Exercise instructions:
Can you copy out the records below line for line, beginning at the very start and stopping after the line that contains "phylum: Basidiomycota"?

Data entries
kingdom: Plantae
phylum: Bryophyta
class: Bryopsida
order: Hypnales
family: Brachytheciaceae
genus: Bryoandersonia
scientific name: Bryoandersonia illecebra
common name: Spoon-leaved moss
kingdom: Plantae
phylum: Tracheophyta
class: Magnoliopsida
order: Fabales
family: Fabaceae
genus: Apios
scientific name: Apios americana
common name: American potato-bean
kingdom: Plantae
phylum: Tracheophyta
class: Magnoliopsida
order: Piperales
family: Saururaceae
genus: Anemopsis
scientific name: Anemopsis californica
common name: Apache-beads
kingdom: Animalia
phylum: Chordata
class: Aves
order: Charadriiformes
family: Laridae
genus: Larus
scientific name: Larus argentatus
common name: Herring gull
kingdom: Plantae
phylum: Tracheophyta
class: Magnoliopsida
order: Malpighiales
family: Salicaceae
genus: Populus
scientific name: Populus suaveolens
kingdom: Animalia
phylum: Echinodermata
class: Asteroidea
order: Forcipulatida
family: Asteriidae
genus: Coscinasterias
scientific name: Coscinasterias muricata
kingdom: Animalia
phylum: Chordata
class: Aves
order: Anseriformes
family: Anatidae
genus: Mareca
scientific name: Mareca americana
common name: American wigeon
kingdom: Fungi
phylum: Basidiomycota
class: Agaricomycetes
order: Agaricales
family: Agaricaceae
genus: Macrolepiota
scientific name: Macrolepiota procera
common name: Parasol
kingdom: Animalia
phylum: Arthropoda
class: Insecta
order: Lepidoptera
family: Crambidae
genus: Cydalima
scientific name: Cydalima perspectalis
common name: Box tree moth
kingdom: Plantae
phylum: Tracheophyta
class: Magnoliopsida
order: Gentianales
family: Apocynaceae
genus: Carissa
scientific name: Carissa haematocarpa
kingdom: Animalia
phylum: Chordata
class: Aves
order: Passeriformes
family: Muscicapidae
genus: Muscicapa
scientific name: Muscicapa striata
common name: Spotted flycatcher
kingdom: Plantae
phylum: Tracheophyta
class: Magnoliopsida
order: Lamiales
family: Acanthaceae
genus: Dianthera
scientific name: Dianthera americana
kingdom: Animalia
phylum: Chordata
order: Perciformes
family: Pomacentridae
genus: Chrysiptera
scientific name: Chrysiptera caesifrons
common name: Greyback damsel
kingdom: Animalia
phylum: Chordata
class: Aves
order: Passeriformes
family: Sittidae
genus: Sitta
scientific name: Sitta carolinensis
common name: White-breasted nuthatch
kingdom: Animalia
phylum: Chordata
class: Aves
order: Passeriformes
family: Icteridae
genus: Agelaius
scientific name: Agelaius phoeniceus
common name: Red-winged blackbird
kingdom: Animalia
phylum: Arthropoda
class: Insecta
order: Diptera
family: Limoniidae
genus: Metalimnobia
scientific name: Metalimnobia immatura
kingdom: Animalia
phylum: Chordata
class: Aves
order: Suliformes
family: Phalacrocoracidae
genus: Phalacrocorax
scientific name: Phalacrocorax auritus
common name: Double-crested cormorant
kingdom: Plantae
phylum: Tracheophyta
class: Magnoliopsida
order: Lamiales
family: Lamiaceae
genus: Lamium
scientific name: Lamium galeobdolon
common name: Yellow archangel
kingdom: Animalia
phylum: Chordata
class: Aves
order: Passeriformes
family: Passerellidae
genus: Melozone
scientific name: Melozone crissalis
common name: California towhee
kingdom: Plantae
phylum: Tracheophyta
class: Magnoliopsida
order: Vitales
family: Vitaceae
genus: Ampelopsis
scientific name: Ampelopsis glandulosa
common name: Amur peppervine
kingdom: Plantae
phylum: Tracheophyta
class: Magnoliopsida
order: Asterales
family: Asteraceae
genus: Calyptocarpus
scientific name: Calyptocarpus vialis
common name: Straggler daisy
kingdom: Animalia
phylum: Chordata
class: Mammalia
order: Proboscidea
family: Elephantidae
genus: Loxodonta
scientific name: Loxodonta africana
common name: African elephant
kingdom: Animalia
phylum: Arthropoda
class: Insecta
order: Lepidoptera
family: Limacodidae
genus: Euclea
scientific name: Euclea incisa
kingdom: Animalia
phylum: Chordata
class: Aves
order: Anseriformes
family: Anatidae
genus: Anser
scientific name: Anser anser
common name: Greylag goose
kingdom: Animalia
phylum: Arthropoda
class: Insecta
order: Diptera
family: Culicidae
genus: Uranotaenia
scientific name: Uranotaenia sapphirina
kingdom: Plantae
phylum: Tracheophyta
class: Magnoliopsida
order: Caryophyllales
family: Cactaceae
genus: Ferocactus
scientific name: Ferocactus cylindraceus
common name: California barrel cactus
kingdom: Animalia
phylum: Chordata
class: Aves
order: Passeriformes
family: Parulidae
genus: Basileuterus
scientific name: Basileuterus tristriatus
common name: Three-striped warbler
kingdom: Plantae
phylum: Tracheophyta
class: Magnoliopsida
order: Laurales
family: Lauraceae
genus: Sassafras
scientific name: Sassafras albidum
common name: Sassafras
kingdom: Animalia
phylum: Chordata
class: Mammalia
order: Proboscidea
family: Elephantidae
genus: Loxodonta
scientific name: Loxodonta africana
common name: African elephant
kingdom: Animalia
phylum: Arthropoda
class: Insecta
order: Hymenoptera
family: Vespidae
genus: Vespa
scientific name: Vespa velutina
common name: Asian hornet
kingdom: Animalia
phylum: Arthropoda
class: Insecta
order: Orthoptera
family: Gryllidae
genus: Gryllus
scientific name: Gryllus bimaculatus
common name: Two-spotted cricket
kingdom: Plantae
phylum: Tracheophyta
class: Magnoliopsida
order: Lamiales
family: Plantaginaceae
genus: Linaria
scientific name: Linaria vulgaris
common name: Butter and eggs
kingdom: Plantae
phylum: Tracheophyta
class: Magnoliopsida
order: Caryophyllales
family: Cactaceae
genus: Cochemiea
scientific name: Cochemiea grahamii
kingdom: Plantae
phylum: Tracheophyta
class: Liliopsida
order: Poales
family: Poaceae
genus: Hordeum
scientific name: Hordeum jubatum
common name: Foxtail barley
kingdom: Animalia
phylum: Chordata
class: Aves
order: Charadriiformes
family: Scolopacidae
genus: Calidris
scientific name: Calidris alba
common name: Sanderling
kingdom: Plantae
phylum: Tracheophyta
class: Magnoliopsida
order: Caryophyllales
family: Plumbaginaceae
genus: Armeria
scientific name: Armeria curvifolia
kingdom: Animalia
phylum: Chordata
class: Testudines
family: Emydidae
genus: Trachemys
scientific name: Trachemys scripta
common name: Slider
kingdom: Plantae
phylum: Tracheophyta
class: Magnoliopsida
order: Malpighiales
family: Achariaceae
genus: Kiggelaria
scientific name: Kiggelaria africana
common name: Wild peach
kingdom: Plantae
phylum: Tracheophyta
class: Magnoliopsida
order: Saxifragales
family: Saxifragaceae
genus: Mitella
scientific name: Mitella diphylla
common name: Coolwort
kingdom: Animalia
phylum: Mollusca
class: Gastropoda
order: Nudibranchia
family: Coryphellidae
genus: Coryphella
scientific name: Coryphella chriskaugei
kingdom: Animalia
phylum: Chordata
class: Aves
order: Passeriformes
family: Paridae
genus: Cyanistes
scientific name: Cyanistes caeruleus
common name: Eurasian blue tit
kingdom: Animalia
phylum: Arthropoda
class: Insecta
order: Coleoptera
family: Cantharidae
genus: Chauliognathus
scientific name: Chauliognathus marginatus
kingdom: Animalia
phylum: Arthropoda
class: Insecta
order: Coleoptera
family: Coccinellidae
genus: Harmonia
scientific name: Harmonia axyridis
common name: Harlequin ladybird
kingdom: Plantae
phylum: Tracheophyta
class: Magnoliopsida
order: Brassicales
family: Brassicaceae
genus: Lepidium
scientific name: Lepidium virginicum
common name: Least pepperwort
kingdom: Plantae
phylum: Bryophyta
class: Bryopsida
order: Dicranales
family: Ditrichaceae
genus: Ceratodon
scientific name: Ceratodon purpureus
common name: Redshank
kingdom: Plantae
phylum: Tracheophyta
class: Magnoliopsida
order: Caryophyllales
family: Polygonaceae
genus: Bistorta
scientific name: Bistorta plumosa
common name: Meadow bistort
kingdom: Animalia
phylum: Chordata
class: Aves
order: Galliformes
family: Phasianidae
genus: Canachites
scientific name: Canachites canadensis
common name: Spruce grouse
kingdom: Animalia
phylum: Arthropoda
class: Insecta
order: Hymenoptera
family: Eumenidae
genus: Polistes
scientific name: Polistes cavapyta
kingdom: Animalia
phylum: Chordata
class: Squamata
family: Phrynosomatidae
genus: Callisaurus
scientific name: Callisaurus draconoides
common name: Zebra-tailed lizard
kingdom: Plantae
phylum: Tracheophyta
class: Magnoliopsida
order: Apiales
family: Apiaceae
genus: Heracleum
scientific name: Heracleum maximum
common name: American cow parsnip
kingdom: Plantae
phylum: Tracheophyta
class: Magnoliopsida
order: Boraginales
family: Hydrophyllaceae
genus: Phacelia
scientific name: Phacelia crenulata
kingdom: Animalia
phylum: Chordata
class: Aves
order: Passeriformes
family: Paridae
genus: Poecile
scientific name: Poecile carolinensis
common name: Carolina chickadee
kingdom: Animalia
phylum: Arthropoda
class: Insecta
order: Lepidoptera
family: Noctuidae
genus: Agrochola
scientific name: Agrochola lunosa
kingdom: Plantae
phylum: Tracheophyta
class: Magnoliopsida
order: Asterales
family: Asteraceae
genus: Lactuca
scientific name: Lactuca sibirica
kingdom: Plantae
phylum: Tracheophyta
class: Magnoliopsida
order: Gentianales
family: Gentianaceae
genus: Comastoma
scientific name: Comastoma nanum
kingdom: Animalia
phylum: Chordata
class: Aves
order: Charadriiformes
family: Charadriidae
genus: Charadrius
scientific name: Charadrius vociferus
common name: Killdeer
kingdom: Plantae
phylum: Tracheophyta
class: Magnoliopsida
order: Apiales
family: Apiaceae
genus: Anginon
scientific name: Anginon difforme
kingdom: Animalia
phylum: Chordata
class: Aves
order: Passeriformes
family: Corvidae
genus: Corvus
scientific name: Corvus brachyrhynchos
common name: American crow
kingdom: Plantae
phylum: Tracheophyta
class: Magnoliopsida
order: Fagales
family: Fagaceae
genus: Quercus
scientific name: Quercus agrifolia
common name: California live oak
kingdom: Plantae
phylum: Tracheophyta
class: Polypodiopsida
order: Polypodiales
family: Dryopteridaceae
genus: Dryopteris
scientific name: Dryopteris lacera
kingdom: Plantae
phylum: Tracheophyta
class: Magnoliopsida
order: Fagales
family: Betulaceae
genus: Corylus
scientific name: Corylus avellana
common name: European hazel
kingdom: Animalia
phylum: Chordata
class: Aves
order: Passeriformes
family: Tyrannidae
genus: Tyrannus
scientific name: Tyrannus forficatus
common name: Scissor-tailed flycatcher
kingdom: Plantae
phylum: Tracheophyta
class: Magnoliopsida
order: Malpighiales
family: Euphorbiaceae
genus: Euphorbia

Solution for this exercise:
kingdom: Plantae
phylum: Bryophyta
class: Bryopsida
order: Hypnales
family: Brachytheciaceae
genus: Bryoandersonia
scientific name: Bryoandersonia illecebra
common name: Spoon-leaved moss
kingdom: Plantae
phylum: Tracheophyta
class: Magnoliopsida
order: Fabales
family: Fabaceae
genus: Apios
scientific name: Apios americana
common name: American potato-bean
kingdom: Plantae
phylum: Tracheophyta
class: Magnoliopsida
order: Piperales
family: Saururaceae
genus: Anemopsis
scientific name: Anemopsis californica
common name: Apache-beads
kingdom: Animalia
phylum: Chordata
class: Aves
order: Charadriiformes
family: Laridae
genus: Larus
scientific name: Larus argentatus
common name: Herring gull
kingdom: Plantae
phylum: Tracheophyta
class: Magnoliopsida
order: Malpighiales
family: Salicaceae
genus: Populus
scientific name: Populus suaveolens
kingdom: Animalia
phylum: Echinodermata
class: Asteroidea
order: Forcipulatida
family: Asteriidae
genus: Coscinasterias
scientific name: Coscinasterias muricata
kingdom: Animalia
phylum: Chordata
class: Aves
order: Anseriformes
family: Anatidae
genus: Mareca
scientific name: Mareca americana
common name: American wigeon
kingdom: Fungi
phylum: Basidiomycota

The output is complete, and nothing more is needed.